Başsavcılık açıklamasında ise “Sayın Bulut Akacan Başsavcı’nın makamına çağırılmadığı gibi, herhangi bir yer ya da zamanda Başsavcılık tarafından şikayetini geri çekmesi hususunda da zorlanmamıştır” denildi.

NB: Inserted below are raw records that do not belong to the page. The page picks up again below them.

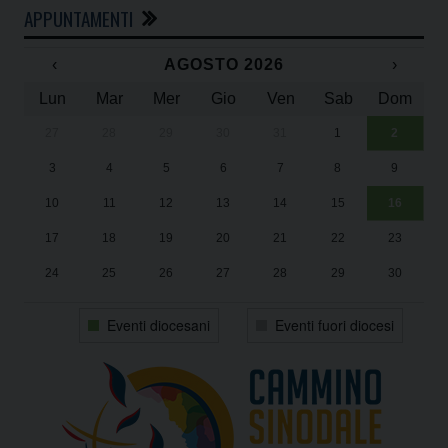
APPUNTAMENTI
‹
AGOSTO 2026
›
Lun
Mar
Mer
Gio
Ven
Sab
Dom
27
28
29
30
31
1
2
Un
25
3
4
5
6
7
8
9
1
Sa
10
11
12
13
14
15
16
17
18
19
20
21
22
23
24
25
26
27
28
29
30
31
1
2
3
4
5
6
Eventi diocesani
Eventi fuori diocesi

Ersin Tatar’dan TMS savunması
Falyalı’nun UBP’yi finanse ettiği kaydediliyordu. UBP’den Kuzey Kıbrıs Cumhurbaşkanı seçilen Ersin Tatar, Türk Mukavemet Teşkilatı’na yönelik açıklamalara sert sert tepki gösterdi. Tatar Şunları kaydetti: “Kıbrıs Türk halkının bağrından doğan TMT, bir saldırı örgütü değil; Rum katillerin saldırılarına ve katliamlarına karşı halkımızı savunan ve koruyan bir direniş örgütüdür. Rum-Yunan ikilisinin Kıbrıs’ı silah zoruyla bir Helen Adası yapabilmek amacıyla devreye koyduğu EOKA terör örgütü, 1 Nisan 1955 tarihinde silahlı saldırıları başlatırken; halkımız tamamen savunmasız bir şekilde katlediliyor, köylerimiz ateşe veriliyor, insanlarımız göç ediyordu. Halkımızı bu saldırılara karşı koruyabilmek amacıyla Mukavemet Birliği, VOLKAN ve 9 EYLÜL direniş örgütleri oluşturulurken; bu direniş örgütlerinin tek çatı altında birleşmesiyle de 1 Ağustos 1958 tarihinde TÜRK MUKAVEMET TEŞKİLATI (TMT) oluşturulmuştur. Kıbrıs Türk halkının bağrından doğan TMT, bir saldırı örgütü değil; Rum katillerin saldırılarına ve katliamlarına karşı halkımızı savunan ve koruyan bir direniş örgütüdür. TMT’nin neferleri, halkımızın evlatları Türklüğün onur ve şerefini korumak, Enosis’i önlemek uğruna toprağa girmiştir. Rum iş birlikçisi ajan-provokatörler ile kendini bilmezlerin bu çirkin saldırılarına karşı seyirci kalacak değiliz. TMT ile halkımızın evlatlarını ve şehitlerimizi, ‘suikastçı ve katil’ olarak suçlayanlara karşı, gereken mutlaka yapılacaktır. TMT, Kıbrıs Türk halkıdır. TMT, ulusal mücadelemizdir. TMT, direniş ruhumuz ve azmimizdir. Vatan size minnettardır.”
Öte yandan RTÜK (Radyo ve Televizyon Üst Kurulu) de Ayşenur Arslan’ın TMT Açıklamasına inceleme başlattı.